**WHAT TO PRODUCE**
Exactly as written, transcribe the data from its opening line through the line containing "left knee: (177, 688)". Leave every picture out.

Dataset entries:

-.-.-

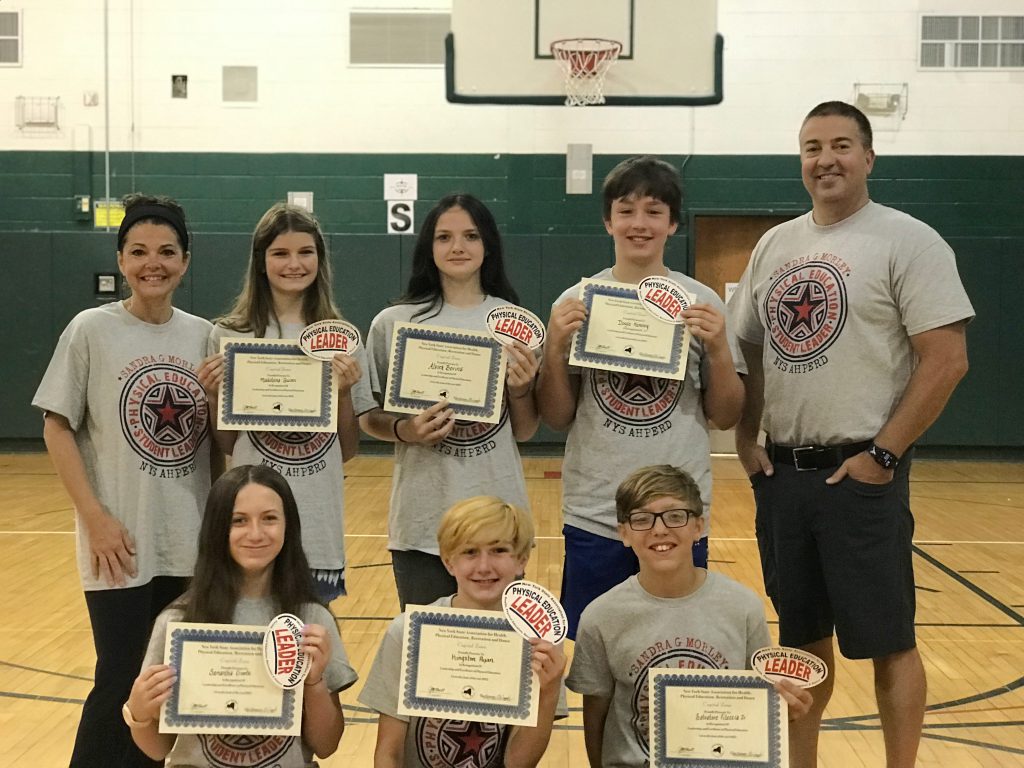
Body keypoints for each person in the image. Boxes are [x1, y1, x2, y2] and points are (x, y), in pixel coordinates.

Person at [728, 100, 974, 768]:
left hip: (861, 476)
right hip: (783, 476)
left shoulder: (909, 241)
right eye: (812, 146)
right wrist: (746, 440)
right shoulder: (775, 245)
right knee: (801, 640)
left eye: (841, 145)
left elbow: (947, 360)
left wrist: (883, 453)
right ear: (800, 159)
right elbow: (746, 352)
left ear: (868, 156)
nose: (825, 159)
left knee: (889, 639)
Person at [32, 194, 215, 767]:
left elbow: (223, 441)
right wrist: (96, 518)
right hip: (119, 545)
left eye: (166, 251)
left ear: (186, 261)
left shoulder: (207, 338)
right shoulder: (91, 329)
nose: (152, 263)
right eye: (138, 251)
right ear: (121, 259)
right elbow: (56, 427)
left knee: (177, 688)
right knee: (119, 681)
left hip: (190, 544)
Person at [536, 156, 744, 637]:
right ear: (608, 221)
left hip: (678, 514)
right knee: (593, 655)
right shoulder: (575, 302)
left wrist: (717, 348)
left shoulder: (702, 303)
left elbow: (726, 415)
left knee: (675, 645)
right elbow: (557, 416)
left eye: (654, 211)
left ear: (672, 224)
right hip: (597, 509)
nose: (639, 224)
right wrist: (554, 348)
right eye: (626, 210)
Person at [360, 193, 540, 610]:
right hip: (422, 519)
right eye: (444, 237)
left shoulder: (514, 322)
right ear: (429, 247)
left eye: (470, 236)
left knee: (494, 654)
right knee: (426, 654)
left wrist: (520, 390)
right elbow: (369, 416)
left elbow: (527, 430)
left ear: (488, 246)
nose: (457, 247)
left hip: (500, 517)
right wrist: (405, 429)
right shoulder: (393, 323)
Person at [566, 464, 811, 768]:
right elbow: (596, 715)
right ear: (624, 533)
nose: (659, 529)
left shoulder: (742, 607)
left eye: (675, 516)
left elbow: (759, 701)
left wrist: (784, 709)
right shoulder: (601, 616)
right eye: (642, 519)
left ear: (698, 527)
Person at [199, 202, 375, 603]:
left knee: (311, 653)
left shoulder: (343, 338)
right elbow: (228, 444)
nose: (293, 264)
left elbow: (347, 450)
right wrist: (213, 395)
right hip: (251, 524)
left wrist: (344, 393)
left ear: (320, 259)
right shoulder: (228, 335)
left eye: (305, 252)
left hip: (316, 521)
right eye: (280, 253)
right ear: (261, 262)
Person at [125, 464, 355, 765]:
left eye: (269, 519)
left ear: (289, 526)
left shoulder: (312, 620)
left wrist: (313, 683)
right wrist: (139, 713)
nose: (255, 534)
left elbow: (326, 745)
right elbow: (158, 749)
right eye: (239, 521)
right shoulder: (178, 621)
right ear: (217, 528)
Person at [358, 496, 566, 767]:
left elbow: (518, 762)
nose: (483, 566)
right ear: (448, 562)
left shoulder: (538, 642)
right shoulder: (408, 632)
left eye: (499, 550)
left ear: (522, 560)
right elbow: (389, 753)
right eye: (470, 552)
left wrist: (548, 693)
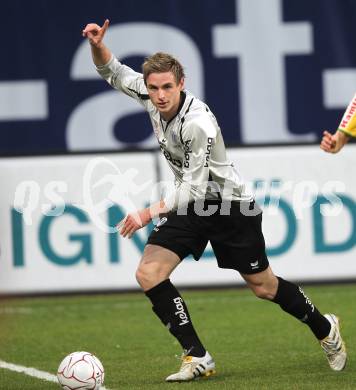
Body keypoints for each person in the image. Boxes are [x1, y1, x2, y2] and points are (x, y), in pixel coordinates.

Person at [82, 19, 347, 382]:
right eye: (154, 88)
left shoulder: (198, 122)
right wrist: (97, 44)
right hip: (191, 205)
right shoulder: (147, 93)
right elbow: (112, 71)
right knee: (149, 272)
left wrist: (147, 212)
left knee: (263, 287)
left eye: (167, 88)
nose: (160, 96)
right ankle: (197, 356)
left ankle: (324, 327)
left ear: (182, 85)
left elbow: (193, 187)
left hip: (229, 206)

-.-.-

**TASK RESPONSE**
Body keypoints for each person in the image. Boxes are [x1, y1, x2, y2] and points are (x, y), in pixel coordinates.

Person at [728, 100, 974, 768]:
left hip: (861, 476)
right hip: (783, 476)
left shoulder: (909, 241)
right eye: (812, 146)
right wrist: (746, 440)
right shoulder: (775, 245)
right knee: (801, 640)
left eye: (841, 145)
left elbow: (947, 360)
left wrist: (883, 453)
right ear: (800, 159)
right elbow: (746, 352)
left ear: (868, 156)
nose: (825, 159)
left knee: (889, 639)
Person at [32, 194, 215, 767]:
left elbow: (223, 441)
right wrist: (96, 518)
right hip: (119, 545)
left eye: (166, 251)
left ear: (186, 261)
left shoulder: (207, 338)
right shoulder: (91, 329)
nose: (152, 263)
right eye: (138, 251)
right ear: (121, 259)
right elbow: (56, 427)
left knee: (177, 688)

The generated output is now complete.